*** Opening of Exercise input ***

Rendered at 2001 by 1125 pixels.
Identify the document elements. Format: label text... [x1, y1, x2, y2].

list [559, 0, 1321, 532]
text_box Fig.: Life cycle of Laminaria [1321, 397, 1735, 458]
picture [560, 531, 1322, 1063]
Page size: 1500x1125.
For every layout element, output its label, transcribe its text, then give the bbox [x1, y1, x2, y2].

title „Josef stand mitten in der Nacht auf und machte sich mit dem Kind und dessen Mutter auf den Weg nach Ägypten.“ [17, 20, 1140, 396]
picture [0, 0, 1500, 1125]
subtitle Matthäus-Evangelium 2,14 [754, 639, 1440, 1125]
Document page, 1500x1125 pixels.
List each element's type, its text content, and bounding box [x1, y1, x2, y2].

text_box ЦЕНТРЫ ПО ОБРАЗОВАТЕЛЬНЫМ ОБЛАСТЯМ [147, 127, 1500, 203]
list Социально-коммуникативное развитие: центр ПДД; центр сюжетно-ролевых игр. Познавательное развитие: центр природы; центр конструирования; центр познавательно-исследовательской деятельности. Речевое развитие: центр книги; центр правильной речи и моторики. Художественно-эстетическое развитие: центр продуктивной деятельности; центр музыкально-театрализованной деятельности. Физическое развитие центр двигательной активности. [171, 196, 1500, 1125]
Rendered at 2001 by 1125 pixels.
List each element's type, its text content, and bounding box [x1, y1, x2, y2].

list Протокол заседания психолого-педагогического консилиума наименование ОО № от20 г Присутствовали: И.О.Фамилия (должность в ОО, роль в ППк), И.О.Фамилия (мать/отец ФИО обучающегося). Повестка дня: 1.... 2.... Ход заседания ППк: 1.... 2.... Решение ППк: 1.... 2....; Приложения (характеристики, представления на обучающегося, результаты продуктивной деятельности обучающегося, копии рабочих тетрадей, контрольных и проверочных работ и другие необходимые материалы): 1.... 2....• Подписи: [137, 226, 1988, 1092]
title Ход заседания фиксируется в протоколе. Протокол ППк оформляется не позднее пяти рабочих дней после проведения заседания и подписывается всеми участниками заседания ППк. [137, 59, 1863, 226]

*** Close of Exercise input ***

**Task statement:**
Reproduce the records above in their entirety, unchanged.

**Answer:**
Rendered at 2001 by 1125 pixels.
Identify the document elements. Format: label text... [x1, y1, x2, y2].

list [559, 0, 1321, 532]
text_box Fig.: Life cycle of Laminaria [1321, 397, 1735, 458]
picture [560, 531, 1322, 1063]
Page size: 1500x1125.
For every layout element, output its label, transcribe its text, then give the bbox [x1, y1, x2, y2].

title „Josef stand mitten in der Nacht auf und machte sich mit dem Kind und dessen Mutter auf den Weg nach Ägypten.“ [17, 20, 1140, 396]
picture [0, 0, 1500, 1125]
subtitle Matthäus-Evangelium 2,14 [754, 639, 1440, 1125]
Document page, 1500x1125 pixels.
List each element's type, its text content, and bounding box [x1, y1, x2, y2].

text_box ЦЕНТРЫ ПО ОБРАЗОВАТЕЛЬНЫМ ОБЛАСТЯМ [147, 127, 1500, 203]
list Социально-коммуникативное развитие: центр ПДД; центр сюжетно-ролевых игр. Познавательное развитие: центр природы; центр конструирования; центр познавательно-исследовательской деятельности. Речевое развитие: центр книги; центр правильной речи и моторики. Художественно-эстетическое развитие: центр продуктивной деятельности; центр музыкально-театрализованной деятельности. Физическое развитие центр двигательной активности. [171, 196, 1500, 1125]
Rendered at 2001 by 1125 pixels.
List each element's type, its text content, and bounding box [x1, y1, x2, y2].

list Протокол заседания психолого-педагогического консилиума наименование ОО № от20 г Присутствовали: И.О.Фамилия (должность в ОО, роль в ППк), И.О.Фамилия (мать/отец ФИО обучающегося). Повестка дня: 1.... 2.... Ход заседания ППк: 1.... 2.... Решение ППк: 1.... 2....; Приложения (характеристики, представления на обучающегося, результаты продуктивной деятельности обучающегося, копии рабочих тетрадей, контрольных и проверочных работ и другие необходимые материалы): 1.... 2....• Подписи: [137, 226, 1988, 1092]
title Ход заседания фиксируется в протоколе. Протокол ППк оформляется не позднее пяти рабочих дней после проведения заседания и подписывается всеми участниками заседания ППк. [137, 59, 1863, 226]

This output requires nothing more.